In a search for effective and sustainable treatments for trypanosomiasis, we developed a library of hybrid compounds by merging the structural features of a previously synthesized quinone hit (4) with those of long‐chain phenolic constituents from cashew nut shell liquid (CNSL). CNSL is an agro‐waste product from cashew nut processing factories with great potential as a precursor for the production of drugs.

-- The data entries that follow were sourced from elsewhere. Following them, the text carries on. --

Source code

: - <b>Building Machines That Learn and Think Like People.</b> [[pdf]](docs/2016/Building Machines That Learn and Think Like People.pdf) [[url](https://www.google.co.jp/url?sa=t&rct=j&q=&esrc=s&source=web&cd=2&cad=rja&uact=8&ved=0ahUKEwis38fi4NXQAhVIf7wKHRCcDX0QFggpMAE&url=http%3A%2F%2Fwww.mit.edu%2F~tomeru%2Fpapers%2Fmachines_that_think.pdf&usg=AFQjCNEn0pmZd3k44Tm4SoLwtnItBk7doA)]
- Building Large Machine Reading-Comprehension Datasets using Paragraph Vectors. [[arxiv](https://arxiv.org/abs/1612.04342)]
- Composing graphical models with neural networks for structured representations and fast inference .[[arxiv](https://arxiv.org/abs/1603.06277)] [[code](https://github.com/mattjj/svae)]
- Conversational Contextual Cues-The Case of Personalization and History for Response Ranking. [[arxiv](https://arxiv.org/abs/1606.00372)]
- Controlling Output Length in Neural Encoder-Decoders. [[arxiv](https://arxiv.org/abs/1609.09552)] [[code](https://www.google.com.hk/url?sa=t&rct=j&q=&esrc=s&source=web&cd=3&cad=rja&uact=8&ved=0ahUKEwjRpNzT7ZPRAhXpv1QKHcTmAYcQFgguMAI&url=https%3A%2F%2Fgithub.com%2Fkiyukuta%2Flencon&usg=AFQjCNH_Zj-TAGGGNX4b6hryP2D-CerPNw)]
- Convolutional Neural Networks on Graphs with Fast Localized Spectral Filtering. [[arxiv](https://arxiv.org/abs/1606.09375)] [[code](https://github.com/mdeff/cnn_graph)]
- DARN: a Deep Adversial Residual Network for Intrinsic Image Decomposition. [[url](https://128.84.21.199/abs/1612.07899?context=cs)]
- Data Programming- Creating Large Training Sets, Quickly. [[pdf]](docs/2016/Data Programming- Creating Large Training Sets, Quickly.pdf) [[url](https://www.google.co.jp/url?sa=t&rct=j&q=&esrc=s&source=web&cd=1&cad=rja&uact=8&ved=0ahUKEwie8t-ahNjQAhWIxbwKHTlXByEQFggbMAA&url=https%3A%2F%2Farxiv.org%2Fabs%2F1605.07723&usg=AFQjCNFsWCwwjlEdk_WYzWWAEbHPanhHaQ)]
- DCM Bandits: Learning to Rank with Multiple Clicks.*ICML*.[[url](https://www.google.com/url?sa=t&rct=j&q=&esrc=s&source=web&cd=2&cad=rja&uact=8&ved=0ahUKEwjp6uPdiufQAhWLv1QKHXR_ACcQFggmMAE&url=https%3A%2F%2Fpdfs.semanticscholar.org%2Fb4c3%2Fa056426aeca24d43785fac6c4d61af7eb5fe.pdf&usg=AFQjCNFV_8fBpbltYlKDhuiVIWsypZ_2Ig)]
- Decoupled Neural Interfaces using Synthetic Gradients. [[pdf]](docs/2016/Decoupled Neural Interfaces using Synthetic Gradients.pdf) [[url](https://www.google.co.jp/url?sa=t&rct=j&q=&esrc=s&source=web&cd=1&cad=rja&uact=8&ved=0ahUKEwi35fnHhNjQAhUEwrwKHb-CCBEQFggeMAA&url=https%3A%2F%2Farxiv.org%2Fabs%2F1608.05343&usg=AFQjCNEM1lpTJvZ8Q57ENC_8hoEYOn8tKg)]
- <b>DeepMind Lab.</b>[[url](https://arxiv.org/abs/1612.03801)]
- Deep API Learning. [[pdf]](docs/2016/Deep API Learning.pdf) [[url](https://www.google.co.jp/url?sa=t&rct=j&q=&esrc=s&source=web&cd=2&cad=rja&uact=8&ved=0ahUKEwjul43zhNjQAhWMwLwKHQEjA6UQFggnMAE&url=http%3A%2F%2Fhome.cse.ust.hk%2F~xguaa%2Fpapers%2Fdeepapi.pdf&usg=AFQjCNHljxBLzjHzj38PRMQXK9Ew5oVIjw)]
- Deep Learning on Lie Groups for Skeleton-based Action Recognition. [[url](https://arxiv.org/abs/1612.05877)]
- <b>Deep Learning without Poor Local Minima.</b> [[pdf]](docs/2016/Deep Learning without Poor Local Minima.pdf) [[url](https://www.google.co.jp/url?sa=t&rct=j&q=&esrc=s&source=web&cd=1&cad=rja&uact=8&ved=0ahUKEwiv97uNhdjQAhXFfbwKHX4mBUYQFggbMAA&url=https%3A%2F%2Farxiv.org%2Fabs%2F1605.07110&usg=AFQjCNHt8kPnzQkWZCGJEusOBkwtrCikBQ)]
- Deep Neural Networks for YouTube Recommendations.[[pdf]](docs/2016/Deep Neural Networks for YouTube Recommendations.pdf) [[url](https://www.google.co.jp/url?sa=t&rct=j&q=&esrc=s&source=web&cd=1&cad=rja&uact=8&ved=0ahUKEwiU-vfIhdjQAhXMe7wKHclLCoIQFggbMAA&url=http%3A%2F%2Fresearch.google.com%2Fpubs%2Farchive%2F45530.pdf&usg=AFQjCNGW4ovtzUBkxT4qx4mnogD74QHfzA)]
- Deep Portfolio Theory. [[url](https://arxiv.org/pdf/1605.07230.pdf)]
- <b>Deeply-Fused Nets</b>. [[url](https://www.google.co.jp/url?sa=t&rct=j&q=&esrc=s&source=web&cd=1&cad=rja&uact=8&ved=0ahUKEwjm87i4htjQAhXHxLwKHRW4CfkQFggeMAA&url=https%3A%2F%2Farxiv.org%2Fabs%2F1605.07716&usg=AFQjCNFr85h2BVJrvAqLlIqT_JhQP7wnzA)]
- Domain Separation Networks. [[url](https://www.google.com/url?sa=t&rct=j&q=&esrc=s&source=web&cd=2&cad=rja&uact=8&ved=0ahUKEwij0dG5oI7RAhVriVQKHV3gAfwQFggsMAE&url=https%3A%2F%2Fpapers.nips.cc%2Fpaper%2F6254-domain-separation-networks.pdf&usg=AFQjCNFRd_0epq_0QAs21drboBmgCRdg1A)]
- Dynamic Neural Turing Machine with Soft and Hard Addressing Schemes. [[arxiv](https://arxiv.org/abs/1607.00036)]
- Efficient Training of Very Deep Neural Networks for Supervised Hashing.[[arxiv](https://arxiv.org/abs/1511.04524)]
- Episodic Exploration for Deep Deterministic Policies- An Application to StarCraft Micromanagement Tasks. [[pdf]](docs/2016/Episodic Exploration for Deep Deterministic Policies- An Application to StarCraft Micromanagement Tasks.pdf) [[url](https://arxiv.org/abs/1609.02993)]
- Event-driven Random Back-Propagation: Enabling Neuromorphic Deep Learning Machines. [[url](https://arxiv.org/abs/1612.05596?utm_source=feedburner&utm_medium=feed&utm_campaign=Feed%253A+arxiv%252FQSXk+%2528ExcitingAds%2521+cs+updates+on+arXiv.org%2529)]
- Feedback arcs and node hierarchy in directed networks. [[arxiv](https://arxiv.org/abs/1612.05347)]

The synthesized compounds were tested against Trypanosoma brucei brucei, including three multi‐drug resistant strains (B48, ISMR1, and aqp2/aqp3‐KO), T. congolense, and a human cell line (HFF). The most potent activity was found against T. b. brucei, the causative agent of African trypanosomiasis. Shorter‐chain derivatives were more active than the starting hit in parasite growth inhibition, displaying rapid trypanocidal activity with low micromolar EC50 values, but no discernable toxicity on human cell lines. Preliminary studies probing their mode of action on trypanosomes showed depletion of cellular ATP, followed by the depolarization of the mitochondrial membrane and ultrastructural damage to the mitochondrion. This was accompanied by the production of high levels of reactive oxygen species. We envisage that such hybrid compounds, obtained from renewable and inexpensive material, might be promising bio‐based, sustainable hits for anti‐trypanosomatid drug discovery.